The fight over the petitions is intense
A petition circulator filed a police report in suburban Columbus last week alleging he was assaulted by a woman working on behalf of the anti-petition forces.
Ohio Citizen Action, a non-profit environmental group that opposed House Bill 6, fired off a letter to Ohioans for Energy Security on Sept. 11, calling on the campaign to cease and desist efforts to stop voters from signing the referendum petition.
“Those supporting the bailout of Ohio’s nuclear power plants have stooped to a new low,” said Ohio Citizen Action Director Rachael Belz in a written statement. “Individuals are being sent to block a voter’s Constitutional right to sign a petition through confusion and intimidation. Sounds like they know Ohioans are ready to sign and are prepared to stop at nothing to protect the benefits of their corporate bailout.”
She added that claims that the petition is driven by agents of a foreign government are false and defamatory.
Donald Brey, attorney for Ohioans for Energy Security, said in a response to Belz that the Chinese government suppresses free speech but “Ohioans for Energy Security intends to continue to exercise its First Amendment rights, and has no intention of accepting your request, essentially, to ‘shut up and go away.’”
Generation Now, a dark money group, spent $9.5 million on ads earlier this year to sway the public and lawmakers to favor HB6 and Ohioans for Energy Security has spent another $3.3 million on radio, TV and digital ads to warn Ohioans against signing the referendum petition, according to an ad tracking service.
LoParo declined to disclose the size of the group’s ad buys.
Related: Big money backs energy bill, consumer groups oppose it
FES filed suit against Ohioans Against Corporate Bailouts and others to try to stop the petition effort. The utility company is asking the Ohio Supreme Court to stop the petition because the Ohio Constitution prohibits referenda on laws that include taxes. HB6 applies an 85-cent per month charge to residential electric utility bills, which FES is arguing is a tax instead of a rate increase.
The new law, signed by Gov.
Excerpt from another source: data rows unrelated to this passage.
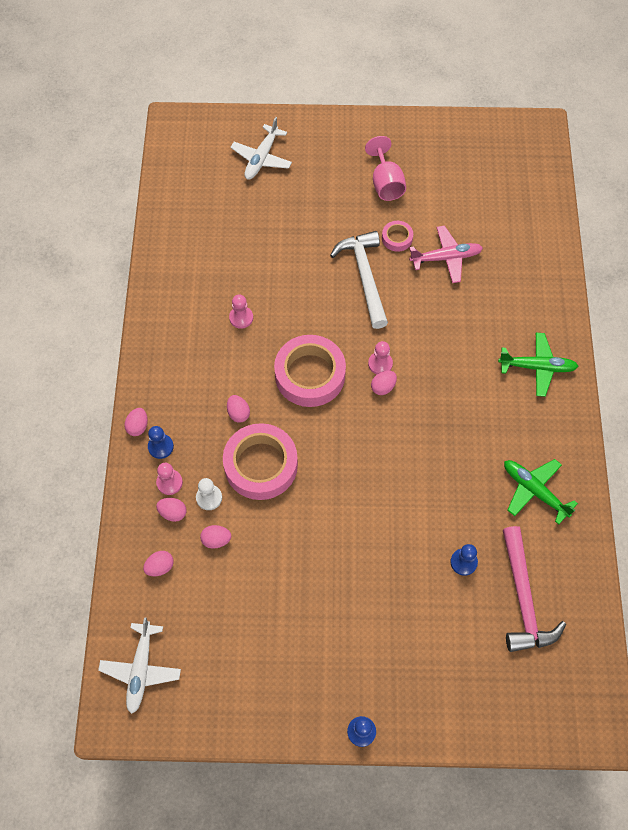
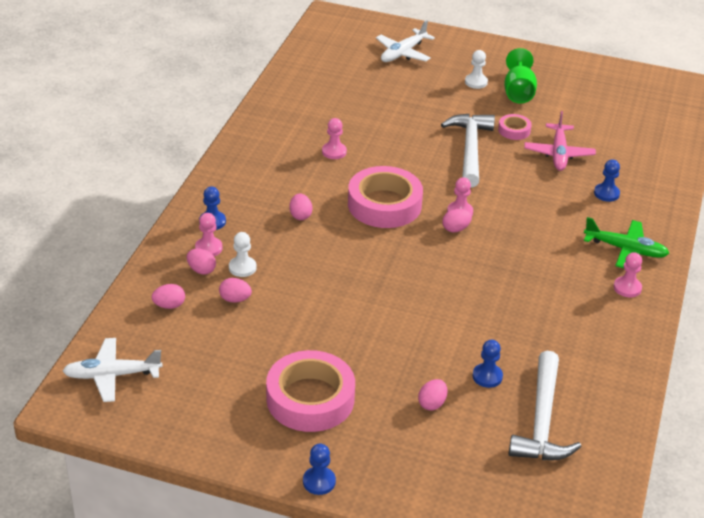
camera: 15 degrees right, 25 degrees down
(138, 426) = (197, 203): pink egg -> pink egg (432, 403)
(141, 669) = (112, 375): white plane -> white plane turned 60 degrees clockwise
(261, 465) = (305, 256): pink tape -> pink tape (310, 398)
(342, 180) = (476, 82): none -> white pawn
(386, 183) = (518, 92): pink goblet -> green goblet
(445, 258) = (558, 153): pink plane -> pink plane turned 90 degrees clockwise
(502, 299) = (606, 193): none -> blue pawn
(523, 598) = (542, 420): pink hammer -> white hammer
(534, 491) = (587, 340): green plane -> none
(551, 415) = (627, 288): none -> pink pawn

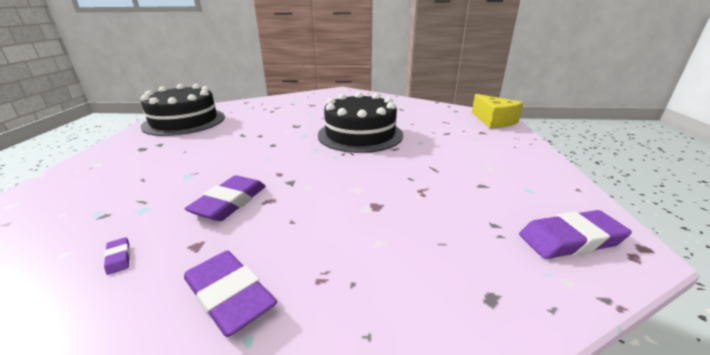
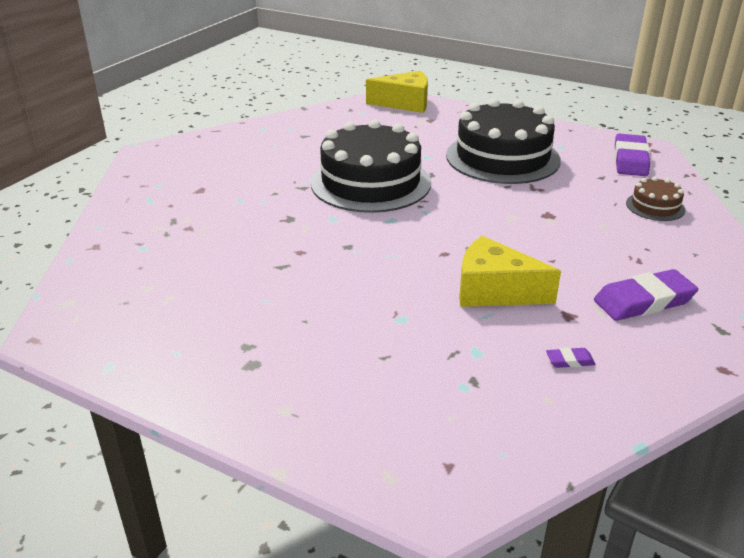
camera: 65 degrees left, 5 degrees up
(184, 121) = (140, 320): black cake -> black cake (502, 157)
(230, 202) = (494, 291): purple eraser -> yellow cheese
(468, 277) = (655, 206): none -> brown cake

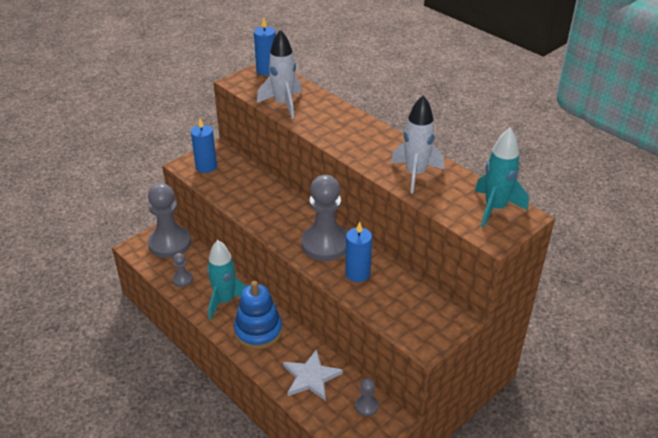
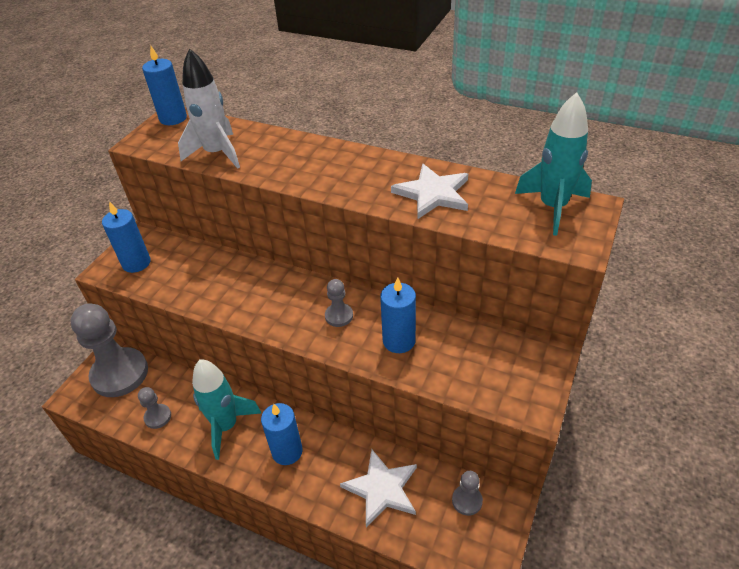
camera: 20 degrees left, 5 degrees up
(258, 331) = (287, 451): blue stacking toy -> blue candle
(325, 244) = (339, 316): grey pawn -> grey pawn, size x0.45
(415, 174) = (433, 194): white rocket -> white star

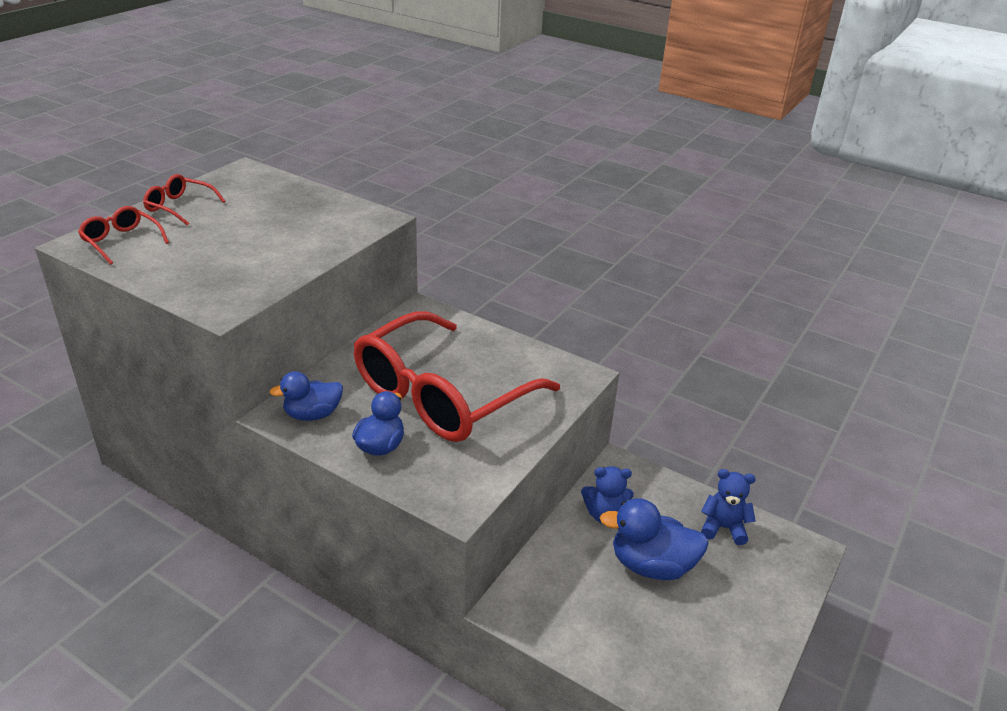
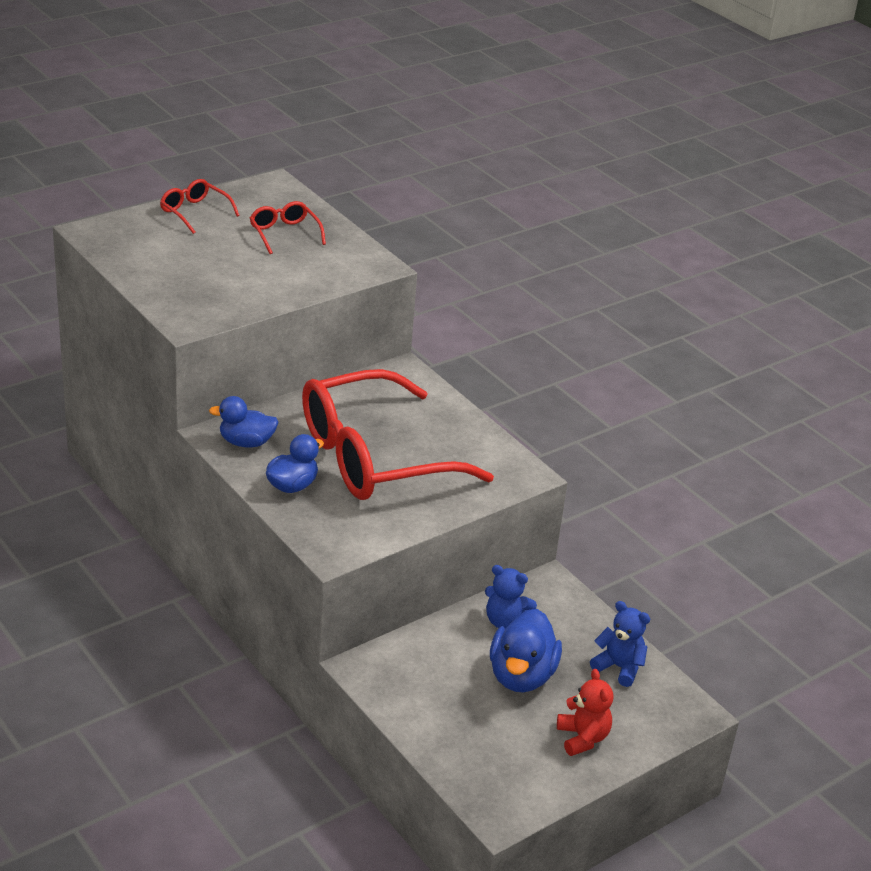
camera: 20 degrees right, 0 degrees up
(121, 241) = (128, 237): red glasses -> red glasses (284, 233)
(651, 565) = (521, 676): blue duck -> blue duck turned 105 degrees counterclockwise
(741, 611) = (582, 738): none -> red teddy bear

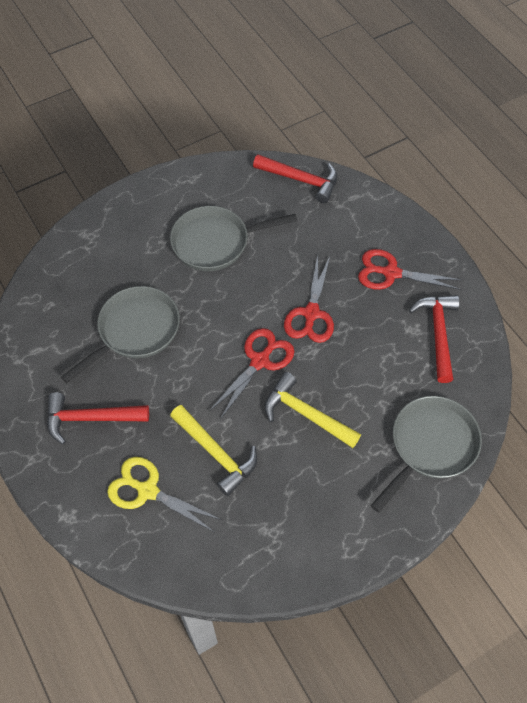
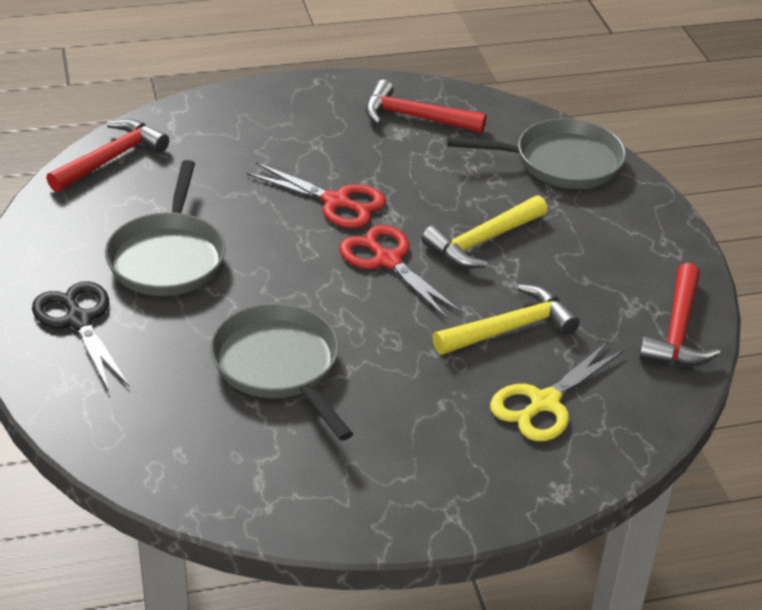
camera: 75 degrees left, 20 degrees down
(91, 418) = (409, 440): red hammer -> red hammer (678, 330)
(142, 221) = (79, 321): none -> black scissors
(391, 273) = (309, 127): red scissors -> none
(430, 446) = (560, 162): grey pan -> grey pan turned 120 degrees clockwise

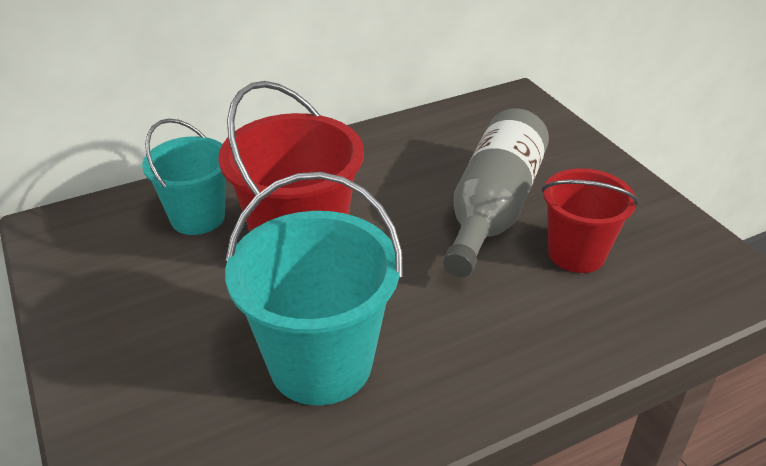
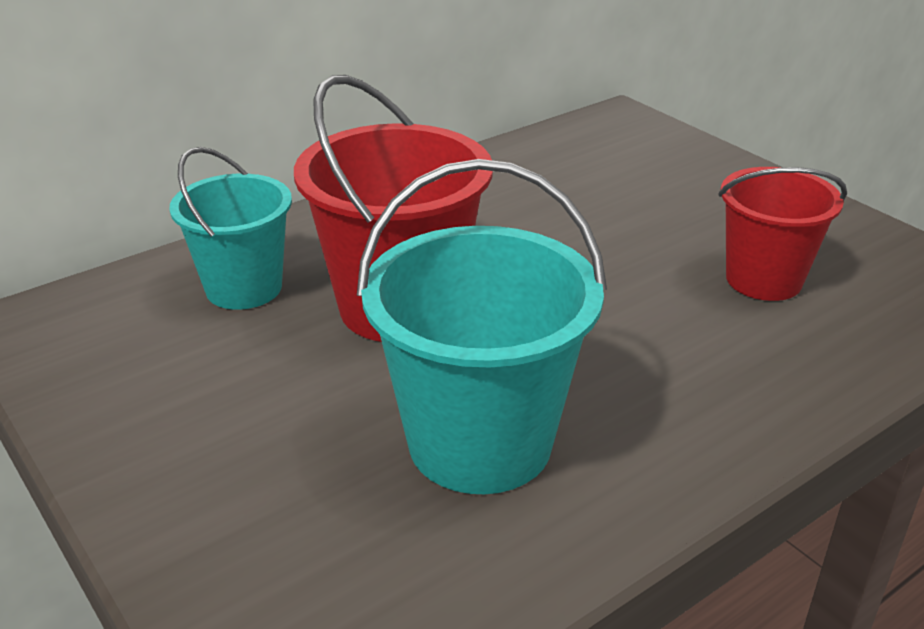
camera: 10 degrees left, 5 degrees down
(493, 208) = (638, 239): grey bottle -> none

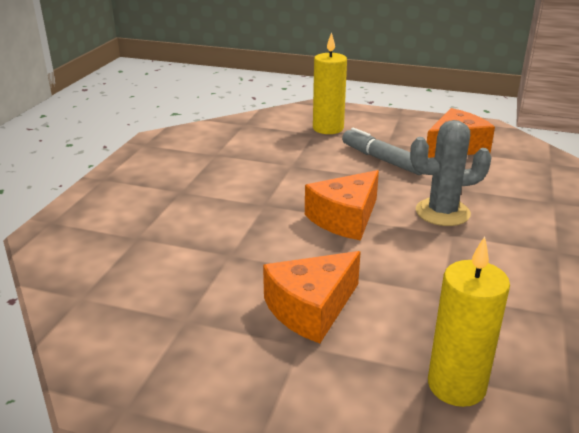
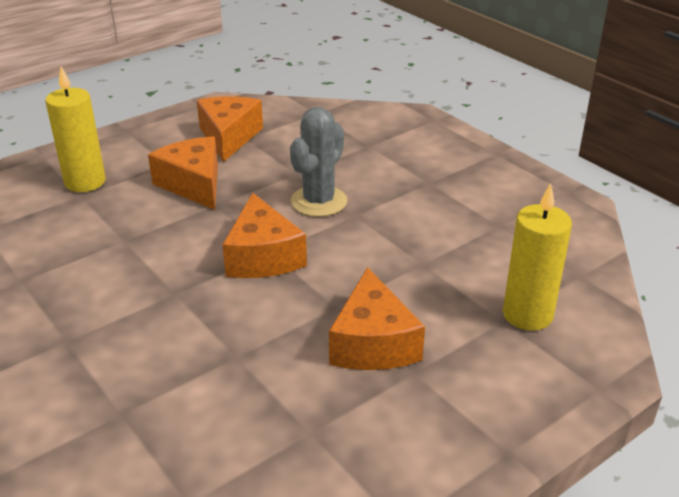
camera: 55 degrees left, 5 degrees up
(382, 160) = (193, 184): grey marker -> orange cheese

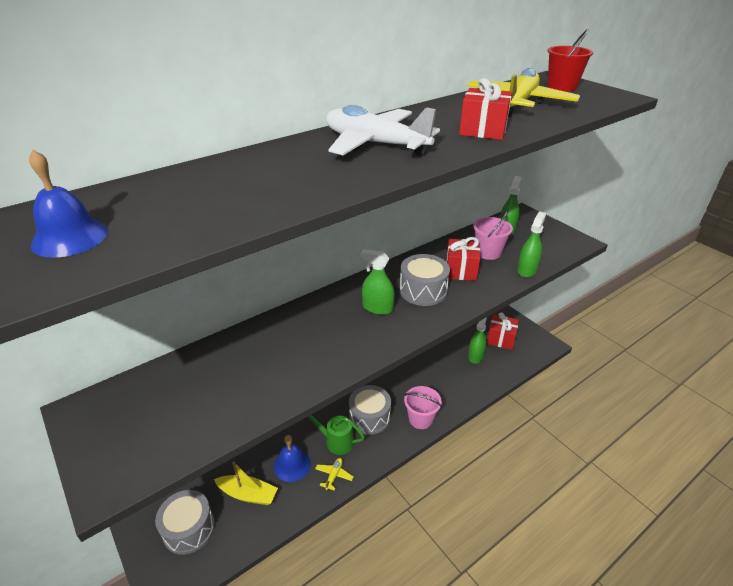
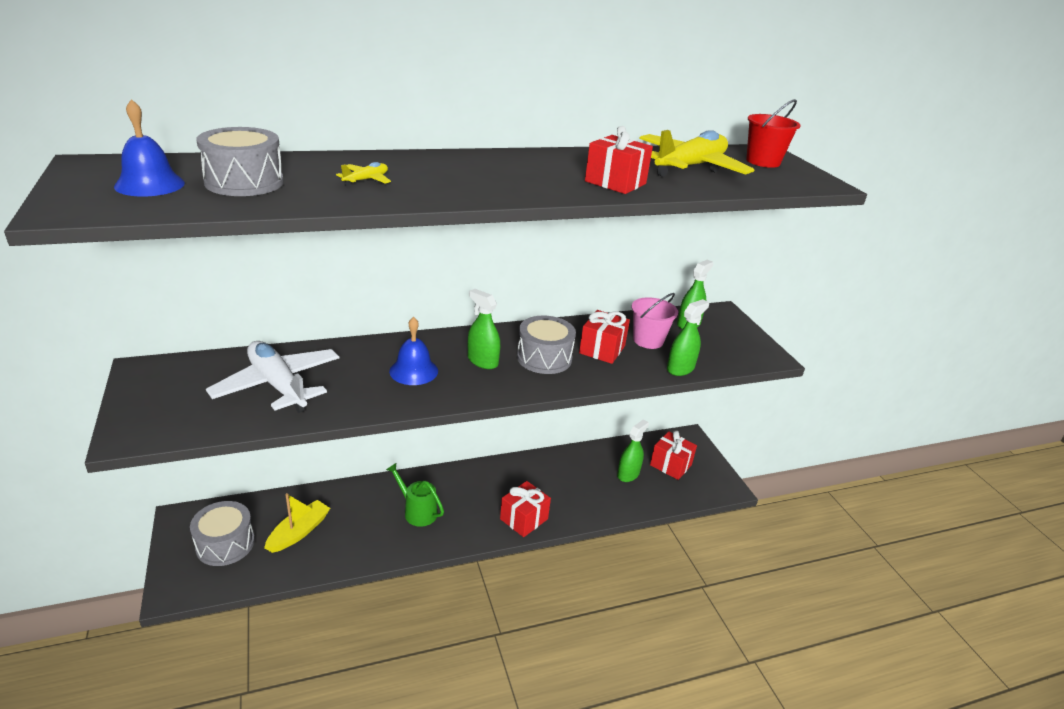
camera: 15 degrees right, 5 degrees down
(248, 494) = (299, 532): yellow boat -> yellow boat turned 90 degrees counterclockwise
(292, 465) = (358, 519): blue bell -> blue bell (413, 371)
(334, 475) = (396, 543): yellow plane -> yellow plane (366, 180)
(369, 417) = (467, 499): grey drum -> grey drum (244, 182)
(375, 144) = (488, 172): white plane -> white plane (278, 385)
(420, 419) = (524, 519): pink bucket -> red gift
Mike DeWine on July 23, started and ended as a way to help FES keep open two power plants along Lake Erie that had been slated for shutdown.
Related: Plans canceled to send state plane to pick up lawmakers for key energy bill vote
Ohio House Speaker Larry Householder, R-Glenford, who pushed for HB6 to become law, told reporters last month that the Chinese are trying to take over the electricity grid. “The only folks that have a tremendous interest in closing down our nuclear power plants, where Ohio generates its energy and where there are Ohio jobs, are people from outside the state of Ohio who want to monopolize our grid. And who are they? They’re foreign nationals from China.”
Timeline of House Bill 6
March 2018: FirstEnergy Solutions, a former subsidiary of Akron-based FirstEnergy Corp., filed for bankruptcy and announced plans to shut down its nuclear power plants along Lake Erie.
April 2019: House Speaker Larry Householder detailed plans for an energy bill that would charge new fees to consumers statewide to create a fund to help keep FirstEnergy Solutions' two nuclear power plants open.
July 2019: Lawmakers passed the amended bill, which Gov. Mike DeWine signed into law on July 23.
August 2019: Ohioans Against Corporate Bailouts got the green light to circulate petitions to put HB6 up for a referendum vote in November 2020.
September 2019: FES filed a lawsuit to block the referendum campaign.